**Work to be completed**:
From the Coulomb's law problem below, write out the passage starting with "In this exercise" and going on through "opposite sign attract.".
-- Source excerpt start --
Question

a charge of 2 * 10^-9C is placed at the origin, and another charge of 4 * 10^-9C is placed at x = 1.5m. find the point between these charges where a charge of 3 * 10^-9C should be placed so that the net electric force on it is zero

Answer 1

Answer:

  x₁ = 0.62 m

Explanation:

In this exercise the force is electric, given by Coulomb's law

         F =$k \frac{q_1q_2}{r^2}$

This force is a vector, since the three charges are in a line we can reduce the vector sum to a scalar sum.

For the sense of force let us use that charges of the same sign repel and charges of the opposite sign attract.

     ∑ F = F₁₂ - F₂₃

They ask us to find the point where the summaries of the force is zero.

      F₁₂ - F₂₃ = 0

      F₁₂ = F₂₃

let's fix a reference system located in the first charge (more to the left), the distance between the two charges is d = 1.5 m and x is the distance to the location of the second sphere

      k q₁q₂ / x² = k q₂q₃ / (d-x) ²

      q₁ (d-x) ² = q₃ x²

       

let's solve

       d² - 2 x d + x² = $\frac{q_3}{q_1}$  x²

       x² (1 -  $\frac{q_3}{q_1}$) - 2x d + d² = 0

we substitute the values

       x² (1- 4/2) - 2 1.5 x + 1.5² = 0

       x² (-1) - 3.0 x + 2.25 = 0

       

       x² + 3 x - 2.25 = 0

let's solve the quadratic equation

       x = [-3 ± $\sqrt{ 3^2 + 4 \ 2.25}$] / 2

       x = [-3 ± 4.24] / 2

       x₁ = 0.62 m

       x₂ = 3.62 m

since it indicates that the charge q₂ e places between the spheres, the correct solution is

            x₁ = 0.62 m
-- Source excerpt end --
-- Dataset content start --
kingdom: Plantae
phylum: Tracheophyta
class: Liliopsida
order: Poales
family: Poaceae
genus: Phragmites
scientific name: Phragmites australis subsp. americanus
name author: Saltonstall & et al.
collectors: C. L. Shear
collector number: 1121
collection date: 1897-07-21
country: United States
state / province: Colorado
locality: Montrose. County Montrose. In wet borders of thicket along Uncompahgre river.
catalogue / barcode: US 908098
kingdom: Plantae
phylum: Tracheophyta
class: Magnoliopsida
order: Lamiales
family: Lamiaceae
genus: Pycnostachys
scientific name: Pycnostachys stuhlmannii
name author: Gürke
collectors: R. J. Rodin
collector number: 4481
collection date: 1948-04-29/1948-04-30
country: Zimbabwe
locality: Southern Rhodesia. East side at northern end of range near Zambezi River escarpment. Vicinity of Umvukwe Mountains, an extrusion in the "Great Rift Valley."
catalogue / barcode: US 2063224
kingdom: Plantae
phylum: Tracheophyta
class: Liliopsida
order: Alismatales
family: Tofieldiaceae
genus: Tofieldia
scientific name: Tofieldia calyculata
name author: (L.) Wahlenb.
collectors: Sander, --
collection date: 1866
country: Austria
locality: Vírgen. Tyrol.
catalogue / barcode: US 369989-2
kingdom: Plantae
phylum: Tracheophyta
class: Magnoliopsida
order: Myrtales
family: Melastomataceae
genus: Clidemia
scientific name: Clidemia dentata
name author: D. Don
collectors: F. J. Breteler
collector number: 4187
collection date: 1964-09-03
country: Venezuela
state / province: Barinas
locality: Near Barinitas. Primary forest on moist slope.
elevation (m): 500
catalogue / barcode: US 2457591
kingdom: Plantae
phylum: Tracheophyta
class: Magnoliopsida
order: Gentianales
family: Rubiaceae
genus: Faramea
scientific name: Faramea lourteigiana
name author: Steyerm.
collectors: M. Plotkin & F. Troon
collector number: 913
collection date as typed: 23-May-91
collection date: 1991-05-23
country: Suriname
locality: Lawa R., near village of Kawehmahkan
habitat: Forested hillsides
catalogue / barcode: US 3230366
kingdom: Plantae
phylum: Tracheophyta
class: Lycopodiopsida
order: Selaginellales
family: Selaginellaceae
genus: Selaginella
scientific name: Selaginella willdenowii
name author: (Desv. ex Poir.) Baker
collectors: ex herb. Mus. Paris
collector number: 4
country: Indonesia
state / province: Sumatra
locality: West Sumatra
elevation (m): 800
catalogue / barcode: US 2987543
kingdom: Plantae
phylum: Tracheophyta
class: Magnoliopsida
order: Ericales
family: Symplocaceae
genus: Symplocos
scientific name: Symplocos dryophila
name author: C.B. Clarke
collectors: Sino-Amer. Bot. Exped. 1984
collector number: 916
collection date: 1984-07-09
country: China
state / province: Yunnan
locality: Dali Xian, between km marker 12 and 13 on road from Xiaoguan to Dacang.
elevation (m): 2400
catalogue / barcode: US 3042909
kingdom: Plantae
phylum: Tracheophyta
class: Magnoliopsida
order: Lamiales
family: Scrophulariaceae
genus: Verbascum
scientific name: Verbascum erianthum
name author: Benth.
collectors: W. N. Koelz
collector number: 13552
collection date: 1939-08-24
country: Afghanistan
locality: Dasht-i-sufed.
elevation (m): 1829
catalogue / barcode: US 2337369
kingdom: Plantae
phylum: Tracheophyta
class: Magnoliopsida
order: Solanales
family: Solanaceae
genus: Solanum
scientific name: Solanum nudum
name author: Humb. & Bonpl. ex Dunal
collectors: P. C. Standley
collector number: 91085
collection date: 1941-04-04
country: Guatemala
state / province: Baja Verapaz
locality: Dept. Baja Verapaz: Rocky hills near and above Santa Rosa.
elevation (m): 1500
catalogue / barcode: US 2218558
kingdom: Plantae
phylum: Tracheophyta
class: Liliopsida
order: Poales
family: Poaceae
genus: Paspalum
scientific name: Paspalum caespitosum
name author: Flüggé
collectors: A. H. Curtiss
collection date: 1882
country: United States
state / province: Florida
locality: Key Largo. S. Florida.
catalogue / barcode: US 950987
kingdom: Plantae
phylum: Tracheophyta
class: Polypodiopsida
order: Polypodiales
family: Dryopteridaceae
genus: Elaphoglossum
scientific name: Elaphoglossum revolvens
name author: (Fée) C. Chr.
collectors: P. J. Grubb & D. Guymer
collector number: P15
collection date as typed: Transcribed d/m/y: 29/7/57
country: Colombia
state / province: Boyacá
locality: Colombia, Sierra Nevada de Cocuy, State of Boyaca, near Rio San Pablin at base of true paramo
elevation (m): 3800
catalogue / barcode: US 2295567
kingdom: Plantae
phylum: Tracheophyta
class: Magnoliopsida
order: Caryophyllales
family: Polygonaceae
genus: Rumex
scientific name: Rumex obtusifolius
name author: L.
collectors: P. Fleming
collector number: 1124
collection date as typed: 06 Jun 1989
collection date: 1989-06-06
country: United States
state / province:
-- Dataset content end --
**Answer to the exercise**:
In this exercise the force is electric, given by Coulomb's law

         F =$k \frac{q_1q_2}{r^2}$

This force is a vector, since the three charges are in a line we can reduce the vector sum to a scalar sum.

For the sense of force let us use that charges of the same sign repel and charges of the opposite sign attract.